In computer programming the term profiling is used to indicate when a program is analysed to see where it spends most of its time. The theory being that that is where you should put in effort to optimise the code and thus improve speed and responsiveness.

A similar concept can be applied to translation. If you translate only the messages that people actually see then you can optimise the effort that you expend on translation.

It also helps focus the translation effort onto programs that are actually being used, not those that you guess might be being used.

How profiling works on Linux

The gettext libraries are called by a program with a request for the translation of a given string. Gettext looks up the string and returns the translation to the program.

When profiling this call to gettext is intercepted and the message requested is output to a file. This file is then later processed and contains all strings that should be translated.

Problems with profiling

  • Many UI design tools and newer UI code calls all strings when initialising the UI. That means that you see many messages that in fact were never seen by the user.
  • Spurious files. Many GUI program call command line tools to retrieve data. When the command line tool is called those messages are logged but were never seen by the user.
  • Profiling depends on the usage profile of the user. An end-user and a system administrator will use different tools. To work best you need a group of people using your target applications.

Solutions

  • The UI design tools would require changes to only call strings for windows that are visible. But this would only happen if translators can indicate a strong case for the fact that they use and find profiling effective.

  • You can circumvent the calling of spurious command line tools by GUI tools by using:

    export LC_ALL=C
    

Using profiling

Gettext

This is the preferred method but it only creates one file. The gettext manual has a good description of the process.

The simplest first steps are repeated here for clarity:

$ LD_PRELOAD=/usr/local/lib/preloadable_libintl.so
$ export LD_PRELOAD
$ GETTEXT_LOG_UNTRANSLATED=$HOME/gettextlogused
$ export GETTEXT_LOG_UNTRANSLATED

Use the application, unset the variables and then:

$ msguniq $HOME/gettextlogused > missing.po

To remove duplicates. Various domains for each of the applications logged will be available.
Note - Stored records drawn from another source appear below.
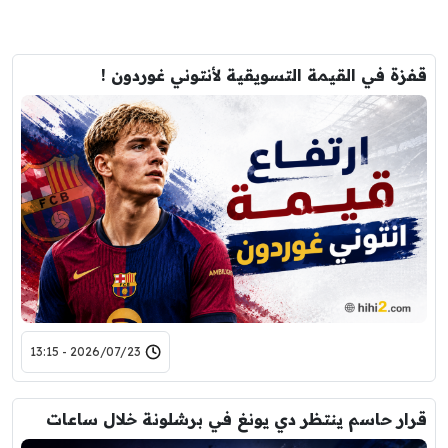
قفزة في القيمة التسويقية لأنتوني غوردون !
2026/07/23 - 13:15
قرار حاسم ينتظر دي يونغ في برشلونة خلال ساعات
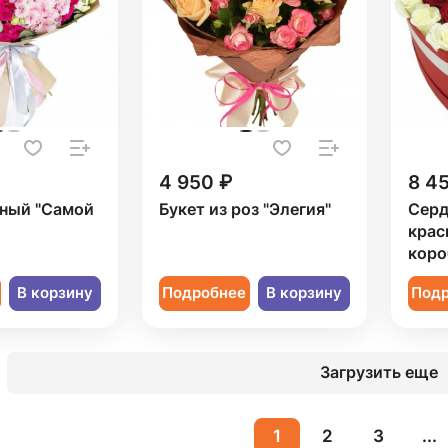
4 950 ₽
8 4
рный "Самой
Букет из роз "Элегия"
Серд
крас
коро
В корзину
Подробнее
В корзину
Под
Загрузить еще
1
2
3
...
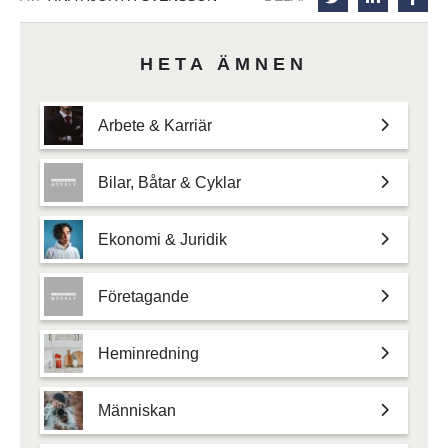
HETA ÄMNEN
Arbete & Karriär
Bilar, Båtar & Cyklar
Ekonomi & Juridik
Företagande
Heminredning
Människan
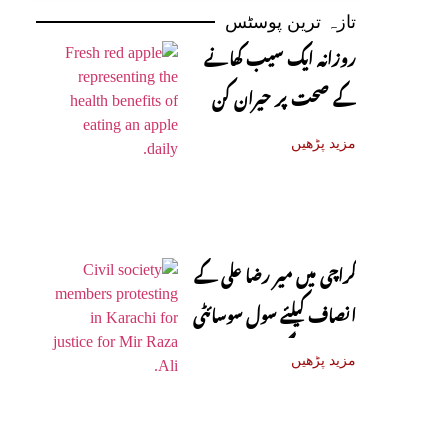
تازہ ترین پوسٹس
روزانہ ایک سیب کھانے
کے صحت پر حیران کن
فوائد، ماہرین نے بتا دیے
مزید پڑھیں
کراچی میں میر رضا علی کے
انصاف کیلئے سول سوسائٹی
سڑکوں پر آ گئی
مزید پڑھیں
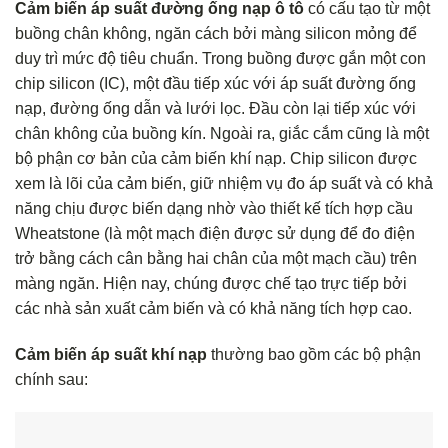
Cảm biến áp suất đường ống nạp ô tô
có cấu tạo từ một
buồng chân không, ngăn cách bởi màng silicon mỏng để
duy trì mức độ tiêu chuẩn. Trong buồng được gắn một con
chip silicon (IC), một đầu tiếp xúc với áp suất đường ống
nạp, đường ống dẫn và lưới lọc. Đầu còn lại tiếp xúc với
chân không của buồng kín. Ngoài ra, giắc cắm cũng là một
bộ phận cơ bản của cảm biến khí nạp. Chip silicon được
xem là lõi của cảm biến, giữ nhiệm vụ đo áp suất và có khả
năng chịu được biến dạng nhờ vào thiết kế tích hợp cầu
Wheatstone (là một mạch điện được sử dụng để đo điện
trở bằng cách cân bằng hai chân của một mạch cầu) trên
màng ngăn. Hiện nay, chúng được chế tạo trực tiếp bởi
các nhà sản xuất cảm biến và có khả năng tích hợp cao.
Cảm biến áp suất khí nạp
thường bao gồm các bộ phận
chính sau:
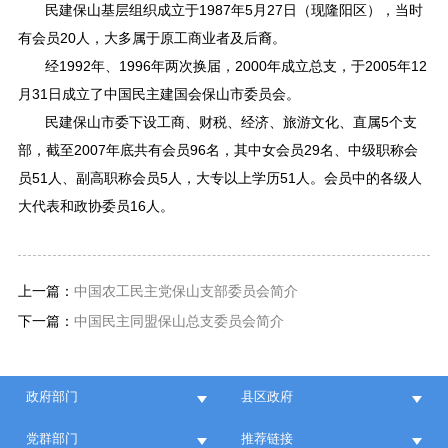
民建保山基层组织成立于1987年5月27日（现隆阳区），当时
有会员20人，大多属于原工商业者及后裔。
经1992年、1996年两次换届，2000年成立总支，于2005年12
月31日成立了中国民主建国会保山市委员会。
民建保山市委下设工商、财税、经济、旅游文化、直属5个支
部，截至2007年底共有会员96名，其中女会员29名、中级职称会
员51人、副高职称会员5人，大专以上学历51人。会员中的各级人
大代表和政协委员16人。
上一篇：
中国农工民主党保山支部委员会简介
下一篇：
中国民主同盟保山总支委员会简介
政府部门
县区政府
党群部门
推荐链接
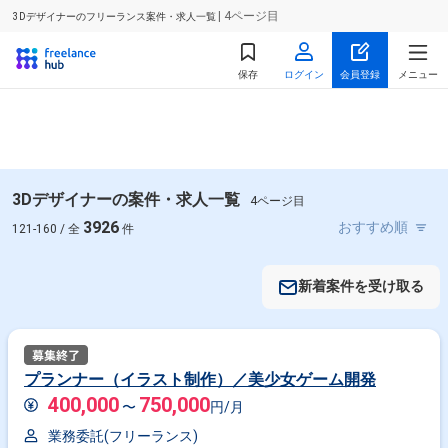
| 4ページ目
3Dデザイナーのフリーランス案件・求人一覧
保存
ログイン
会員登録
メニュー
3Dデザイナーの案件・求人一覧
4ページ目
3926
121-160 / 全
件
新着案件を受け取る
プランナー（イラスト制作）／美少女ゲーム開発
400,000
750,000
〜
円/月
業務委託(フリーランス)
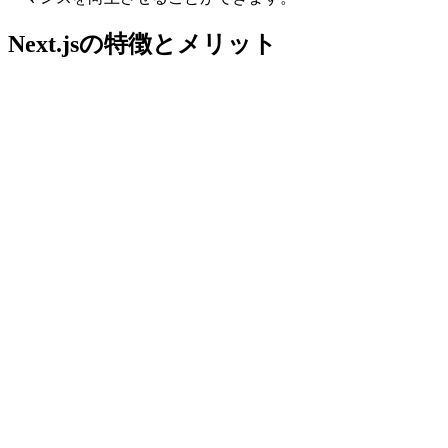
Next.jsの特徴とメリット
To sort and extract the domains that you wish to edit you should read the manual pages.

Gettextlog

Once installed

export LD_PRELOAD=/file/to/gettextlog.so

You can place this in your .bash_profile to log continuously or in /etc/profile.d/ add a gettextlog.sh script to initialise LD_PRELOAD

You can run it against individual programs with the run-with-gettextlog program

Your profiles will be output to:

$HOME/gettextlog/$PROGRAM.po